Action item:
What you write should be an exact copy of the material, from its first line through the line containing "которых ты и".

-------- Data --------

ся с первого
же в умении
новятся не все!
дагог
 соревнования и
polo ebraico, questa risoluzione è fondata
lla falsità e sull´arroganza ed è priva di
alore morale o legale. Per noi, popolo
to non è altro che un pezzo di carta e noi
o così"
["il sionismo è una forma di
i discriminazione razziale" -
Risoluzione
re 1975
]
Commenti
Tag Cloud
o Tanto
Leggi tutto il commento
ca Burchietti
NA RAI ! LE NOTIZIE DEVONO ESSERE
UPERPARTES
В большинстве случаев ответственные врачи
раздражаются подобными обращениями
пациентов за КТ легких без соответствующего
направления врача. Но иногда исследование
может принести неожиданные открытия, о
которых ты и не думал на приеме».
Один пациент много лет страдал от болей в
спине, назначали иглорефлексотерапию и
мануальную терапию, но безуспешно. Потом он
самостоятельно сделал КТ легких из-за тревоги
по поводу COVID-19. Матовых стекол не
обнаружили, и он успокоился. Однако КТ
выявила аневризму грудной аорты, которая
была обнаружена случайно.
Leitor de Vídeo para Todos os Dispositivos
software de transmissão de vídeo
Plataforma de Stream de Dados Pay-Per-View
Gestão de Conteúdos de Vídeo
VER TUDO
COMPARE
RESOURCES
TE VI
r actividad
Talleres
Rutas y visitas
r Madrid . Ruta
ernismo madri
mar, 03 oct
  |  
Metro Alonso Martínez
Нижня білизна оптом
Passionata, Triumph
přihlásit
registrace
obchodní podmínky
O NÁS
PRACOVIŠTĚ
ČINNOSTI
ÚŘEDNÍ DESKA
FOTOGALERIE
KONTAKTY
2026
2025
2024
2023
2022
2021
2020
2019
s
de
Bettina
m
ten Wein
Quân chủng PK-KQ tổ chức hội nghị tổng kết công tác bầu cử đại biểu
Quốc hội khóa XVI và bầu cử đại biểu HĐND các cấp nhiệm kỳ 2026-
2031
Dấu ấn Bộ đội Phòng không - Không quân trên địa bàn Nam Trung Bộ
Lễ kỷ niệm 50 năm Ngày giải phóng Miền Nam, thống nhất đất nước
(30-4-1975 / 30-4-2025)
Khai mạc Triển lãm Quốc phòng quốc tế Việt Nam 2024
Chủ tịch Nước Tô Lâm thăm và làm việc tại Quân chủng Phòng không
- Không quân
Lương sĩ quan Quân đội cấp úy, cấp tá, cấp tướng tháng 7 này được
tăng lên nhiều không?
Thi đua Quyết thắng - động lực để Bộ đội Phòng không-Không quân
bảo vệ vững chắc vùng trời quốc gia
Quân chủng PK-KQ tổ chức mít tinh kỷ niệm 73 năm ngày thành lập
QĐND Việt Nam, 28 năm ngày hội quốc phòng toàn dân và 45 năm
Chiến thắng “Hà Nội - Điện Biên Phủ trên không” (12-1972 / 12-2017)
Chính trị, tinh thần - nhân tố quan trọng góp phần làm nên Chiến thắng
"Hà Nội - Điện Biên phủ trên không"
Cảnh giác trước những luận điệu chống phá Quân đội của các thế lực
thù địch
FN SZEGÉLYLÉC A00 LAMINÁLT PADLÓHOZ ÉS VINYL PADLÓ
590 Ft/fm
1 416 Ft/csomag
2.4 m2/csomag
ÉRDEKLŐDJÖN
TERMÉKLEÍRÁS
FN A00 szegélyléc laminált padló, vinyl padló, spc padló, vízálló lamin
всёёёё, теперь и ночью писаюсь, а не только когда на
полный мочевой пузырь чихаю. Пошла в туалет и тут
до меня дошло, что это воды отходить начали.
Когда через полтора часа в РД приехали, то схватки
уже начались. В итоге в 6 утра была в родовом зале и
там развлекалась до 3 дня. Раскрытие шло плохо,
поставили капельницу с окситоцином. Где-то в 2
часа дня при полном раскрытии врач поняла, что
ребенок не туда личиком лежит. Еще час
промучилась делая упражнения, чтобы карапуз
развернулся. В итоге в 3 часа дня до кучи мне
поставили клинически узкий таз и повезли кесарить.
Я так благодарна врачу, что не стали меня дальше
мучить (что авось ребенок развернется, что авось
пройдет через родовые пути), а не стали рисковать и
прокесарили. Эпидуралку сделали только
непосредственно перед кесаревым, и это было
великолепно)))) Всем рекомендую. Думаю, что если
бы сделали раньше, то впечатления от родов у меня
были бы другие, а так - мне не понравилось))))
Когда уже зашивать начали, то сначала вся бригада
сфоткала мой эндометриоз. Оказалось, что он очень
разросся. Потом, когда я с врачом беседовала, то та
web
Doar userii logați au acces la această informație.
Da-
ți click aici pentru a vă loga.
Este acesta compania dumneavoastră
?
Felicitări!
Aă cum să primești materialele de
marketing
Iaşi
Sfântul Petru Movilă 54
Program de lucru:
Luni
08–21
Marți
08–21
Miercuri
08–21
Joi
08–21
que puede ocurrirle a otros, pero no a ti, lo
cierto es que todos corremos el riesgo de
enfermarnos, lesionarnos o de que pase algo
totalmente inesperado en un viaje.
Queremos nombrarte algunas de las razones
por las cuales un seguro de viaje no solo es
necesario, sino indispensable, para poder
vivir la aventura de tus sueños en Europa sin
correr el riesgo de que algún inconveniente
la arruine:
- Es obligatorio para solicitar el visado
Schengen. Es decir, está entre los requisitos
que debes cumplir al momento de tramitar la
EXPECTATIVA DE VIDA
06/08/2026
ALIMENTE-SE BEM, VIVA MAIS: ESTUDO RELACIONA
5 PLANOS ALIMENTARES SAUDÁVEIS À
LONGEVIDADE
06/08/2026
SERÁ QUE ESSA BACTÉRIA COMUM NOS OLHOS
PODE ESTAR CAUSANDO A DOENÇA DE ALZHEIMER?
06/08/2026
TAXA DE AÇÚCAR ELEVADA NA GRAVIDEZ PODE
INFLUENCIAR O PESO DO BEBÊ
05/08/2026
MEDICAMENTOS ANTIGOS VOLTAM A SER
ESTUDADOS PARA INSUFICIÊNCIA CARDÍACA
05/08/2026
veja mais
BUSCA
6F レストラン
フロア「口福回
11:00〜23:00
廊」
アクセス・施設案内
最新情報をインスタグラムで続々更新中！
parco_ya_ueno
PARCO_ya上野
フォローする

--------

Output of the task:
ся с первого
же в умении
новятся не все!
дагог
 соревнования и
polo ebraico, questa risoluzione è fondata
lla falsità e sull´arroganza ed è priva di
alore morale o legale. Per noi, popolo
to non è altro che un pezzo di carta e noi
o così"
["il sionismo è una forma di
i discriminazione razziale" -
Risoluzione
re 1975
]
Commenti
Tag Cloud
o Tanto
Leggi tutto il commento
ca Burchietti
NA RAI ! LE NOTIZIE DEVONO ESSERE
UPERPARTES
В большинстве случаев ответственные врачи
раздражаются подобными обращениями
пациентов за КТ легких без соответствующего
направления врача. Но иногда исследование
может принести неожиданные открытия, о
которых ты и не думал на приеме».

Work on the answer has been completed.